SET OF TASKS >>
1) Write out the part of the metal powder passage starting at "A metal of the" and ending at "the metal powder.".
2) Answer these questions about the metal powder passage, one per line:
(a) Which module transfers the porous body substrate 2?
(b) What range is given for the average particle size of the metal powder?
(c) Which inert gas is named as an example for drying the metal powder?

Referring to FIG. 1 and FIG. 2, the coating module 200 may include a metal powder supplier 230. Accordingly, the coating module 200 may coat metal powder on the porous body substrate 2 transferred by the transfer module 100.

A metal of the metal powder may be any one single element selected from among a metal having conductivity, or may include one or more of their alloys (including a solid solution). For example, the metal of the metal powder may include at least one element selected from among iron (Fe), chrome (Cr), nickel (Ni), cobalt (Co), platinum (Pt), palladium (Pd), gold (Au), silver (Ag), and barium (Ba) or one or more of their alloys (including a solid solution). An average particle size of the metal powder may be in a range of about 100 nm to 1 mm. When the average particle size is about 100 nm or more, the metal powder may have a sufficient charge amount for coating using electricity. When the average particle size is about 1 mm or less, the metal powder may be smoothly moved and it is possible to minimize non-uniformity of a coating layer generated by aggregation of the metal powder.

The metal powder supplier 230 may include a metal powder vessel 235 for storing the metal powder and a gas fluidifying device 237 disposed to be connected with the metal powder to be capable of mutual movement. The gas fluidifying device 237 may be disposed between the metal powder vessel 235 and an outlet 231 for directly injecting the metal powder to the outside. By using the gas fluidifying device 237, it is possible to improve flowability of the metal powder particles supplied toward the outlet 231 and to continuously supply metal powder of a uniform particle size. For example, the metal powder moved from the metal powder vessel 235 may be dried by generating a flow of a dried inert gas such as nitrogen gas from a lower end of the gas fluidifying device 237 in order to improve the metal powder flowability.

SOURCE DATA >>
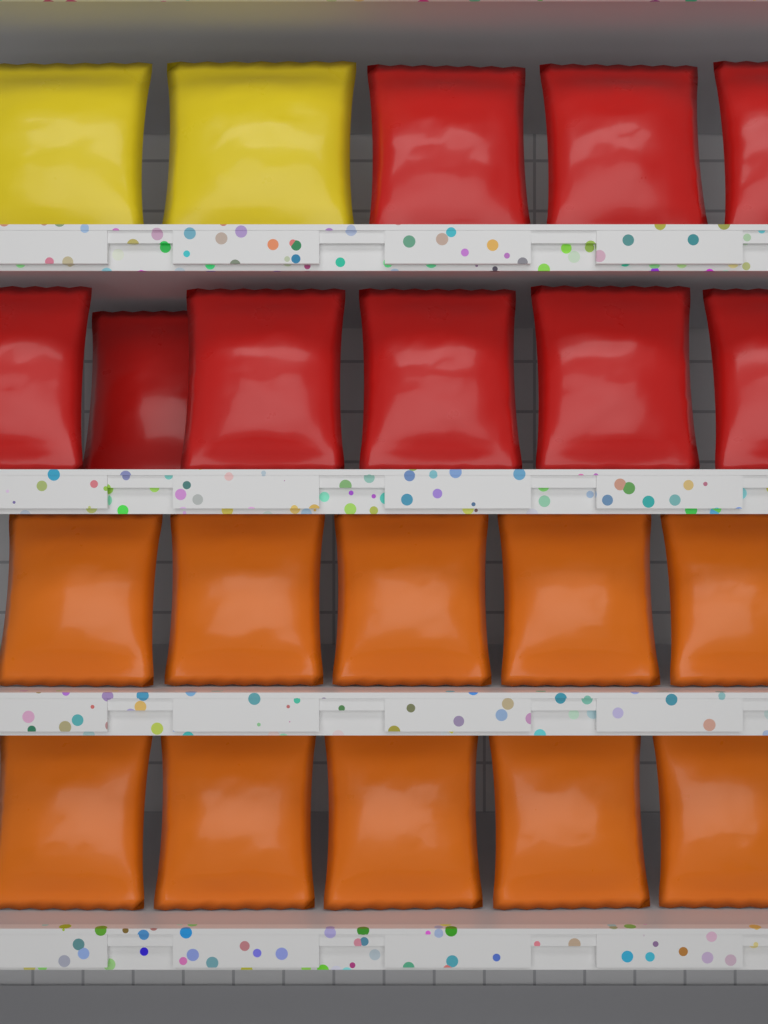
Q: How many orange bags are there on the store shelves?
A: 10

RESPONSES TO THE TASKS >>
1)
A metal of the metal powder may be any one single element selected from among a metal having conductivity, or may include one or more of their alloys (including a solid solution). For example, the metal of the metal powder may include at least one element selected from among iron (Fe), chrome (Cr), nickel (Ni), cobalt (Co), platinum (Pt), palladium (Pd), gold (Au), silver (Ag), and barium (Ba) or one or more of their alloys (including a solid solution). An average particle size of the metal powder may be in a range of about 100 nm to 1 mm. When the average particle size is about 100 nm or more, the metal powder may have a sufficient charge amount for coating using electricity. When the average particle size is about 1 mm or less, the metal powder may be smoothly moved and it is possible to minimize non-uniformity of a coating layer generated by aggregation of the metal powder.

2)
(a) The transfer module 100
(b) About 100 nm to 1 mm
(c) Nitrogen gas